Очень разноречивы оценки «Елены» и у современных исследователей: редко кто считает ее подлинной трагедией; в лучшем случае готовы признать ее за трагикомедию с присутствием теологических и философских идей, хотя и пронизанных иронией. В худшем случае называют ее комедией от начала до конца, фарсом или даже пародией на его собственную «Ифигению в Тавриде», показанную незадолго до «Елены», как будто Еврипиду было мало пародий на его пьесы в комедиях!
Нельзя ли объяснить эту противоречивость во мнениях неожиданной переменой в отношении Еврипида к главной героине и вообще к спартанцам? Всего Еврипид написал на тему Троянской войны 11 трагедий, из которых только три не сохранились. В оставшихся семи, не считая «Елены», отношение к легкомысленной царице, ставшей причиной войны, да и к ее соплеменникам-спартанцам вполне однозначное. Как и подобало афинскому гражданину в годы Пелопоннесской войны, наш поэт выступал обличителем врагов афинян, обвиняя их в коварстве и жестокости, в частности, в «Андромахе».
В этой трагедии (середина 20-х гг.) было изображено, как спартанская царевна Гермиона, после окончания Троянской войны выданная замуж за сына Ахилла Неоптолема, пытается извести доставшуюся ему в качестве наложницы вдову Гектора Андромаху и ее сына от нового супруга, причем пользуется при этом содействием своего отца Менелая. Оба они не пренебрегают самыми низменными средствами, чтобы оторвать несчастную женщину от алтаря, где та ищет спасения, пока не успевает прийти к ней на помощь дед Неоптолема Пелей. Старик выручает обреченных на смерть, а попутно обвиняет Менелая в том, что тот ради своей распутной жены (хуже которой не было на свете) развязал войну, стоившую стольких жертв, а сам не проявлял в ней себя образцом храбрости. Он же виновен и в жертвоприношении Ифигении, а теперь еще нападает на беззащитную женщину (445–453, 590–641, 693–726).
Проклинают Елену в трагедии «Гекуба» (поставлена не многим позже «Андромахи») и заглавная героиня, ставшая добычей ахейцев после разорения Илиона, и плененные вместе с нею троянские женщины (265–271, 943–952). Гневное осуждение Елены продолжается в «Троянках» (415 г.): оно звучит в устах все тех же Гекубы и пленных троянок (132–137, 211), присоединяются к ним Кассандра (370–372) и Андромаха (597 сл., 766–773). Показательно, что жаждой мести охвачен и сам Менелай (901–905, 1055–1059), а на все попытки Елены оправдаться Гекуба находит возражение: пусть она не взваливает свою вину на спор трех богинь, глупую выдумку; Парис пленил ее красотой и богатством — не в пример дому Менелая; он не увез ее силой; во время войны было достаточно возможности вернуться к прежнему мужу (969–1028). Проклятья по адресу Елены и жажда мести ей повторяются и в трагедии «Ифигения в Тавриде» (ст. 354–358, 439–446, 525), поставленной, по наиболее распространенному мнению, через год после «Троянок». Для полноты картины прибавим упоминание Елены в самом мрачном свете в «Электре»[188], которая при всех спорах о ее датировке, во всяком случае, предшествовала «Елене».

ЗАДАНИЕ A: Перепишите без изменений отрезок записей от самого их начала до строки с «For every layout» включительно.

ДАННЫЕ:
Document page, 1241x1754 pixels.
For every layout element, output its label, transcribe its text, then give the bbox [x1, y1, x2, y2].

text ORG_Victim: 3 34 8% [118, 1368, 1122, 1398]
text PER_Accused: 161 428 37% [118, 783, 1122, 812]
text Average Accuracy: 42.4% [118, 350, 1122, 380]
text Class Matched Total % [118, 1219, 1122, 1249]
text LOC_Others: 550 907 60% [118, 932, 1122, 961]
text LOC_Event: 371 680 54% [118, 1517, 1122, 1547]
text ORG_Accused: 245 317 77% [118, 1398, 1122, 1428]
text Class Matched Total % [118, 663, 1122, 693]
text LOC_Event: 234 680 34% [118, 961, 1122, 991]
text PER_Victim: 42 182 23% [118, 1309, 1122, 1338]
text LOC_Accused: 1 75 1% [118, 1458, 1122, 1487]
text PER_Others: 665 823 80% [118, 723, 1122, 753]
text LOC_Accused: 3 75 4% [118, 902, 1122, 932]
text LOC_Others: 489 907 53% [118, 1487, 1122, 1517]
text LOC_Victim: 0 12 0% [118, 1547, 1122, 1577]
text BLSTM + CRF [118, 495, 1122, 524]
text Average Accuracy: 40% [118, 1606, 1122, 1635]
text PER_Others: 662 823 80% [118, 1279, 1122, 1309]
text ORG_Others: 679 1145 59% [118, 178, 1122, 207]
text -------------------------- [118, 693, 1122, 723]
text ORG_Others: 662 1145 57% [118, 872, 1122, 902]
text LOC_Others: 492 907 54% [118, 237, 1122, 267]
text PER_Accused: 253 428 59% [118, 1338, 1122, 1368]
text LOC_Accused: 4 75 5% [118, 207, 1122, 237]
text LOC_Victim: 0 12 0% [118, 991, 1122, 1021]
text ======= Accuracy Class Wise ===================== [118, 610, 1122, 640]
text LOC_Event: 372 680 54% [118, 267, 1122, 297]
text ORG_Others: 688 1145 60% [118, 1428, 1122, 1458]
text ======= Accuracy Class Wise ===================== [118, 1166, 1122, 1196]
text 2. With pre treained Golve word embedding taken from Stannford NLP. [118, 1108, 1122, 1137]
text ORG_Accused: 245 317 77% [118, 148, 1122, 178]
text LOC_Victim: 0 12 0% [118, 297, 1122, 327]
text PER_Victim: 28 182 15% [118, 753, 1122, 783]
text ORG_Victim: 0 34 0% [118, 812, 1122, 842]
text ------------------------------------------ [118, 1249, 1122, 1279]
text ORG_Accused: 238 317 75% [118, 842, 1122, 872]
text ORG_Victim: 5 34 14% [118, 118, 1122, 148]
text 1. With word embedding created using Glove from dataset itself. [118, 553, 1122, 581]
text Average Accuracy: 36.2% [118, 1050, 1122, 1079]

ЗАДАНИЕ B: Воспроизведите слово в слово отрезок исходного текста от слов «В этой трагедии» до слов «(445–453, 590–641, 693–726).» включительно.

ОЖИДАЕМЫЙ ОТВЕТ A:
Document page, 1241x1754 pixels.
For every layout element, output its label, transcribe its text, then give the bbox [x1, y1, x2, y2].

ОЖИДАЕМЫЙ ОТВЕТ B:
В этой трагедии (середина 20-х гг.) было изображено, как спартанская царевна Гермиона, после окончания Троянской войны выданная замуж за сына Ахилла Неоптолема, пытается извести доставшуюся ему в качестве наложницы вдову Гектора Андромаху и ее сына от нового супруга, причем пользуется при этом содействием своего отца Менелая. Оба они не пренебрегают самыми низменными средствами, чтобы оторвать несчастную женщину от алтаря, где та ищет спасения, пока не успевает прийти к ней на помощь дед Неоптолема Пелей. Старик выручает обреченных на смерть, а попутно обвиняет Менелая в том, что тот ради своей распутной жены (хуже которой не было на свете) развязал войну, стоившую стольких жертв, а сам не проявлял в ней себя образцом храбрости. Он же виновен и в жертвоприношении Ифигении, а теперь еще нападает на беззащитную женщину (445–453, 590–641, 693–726).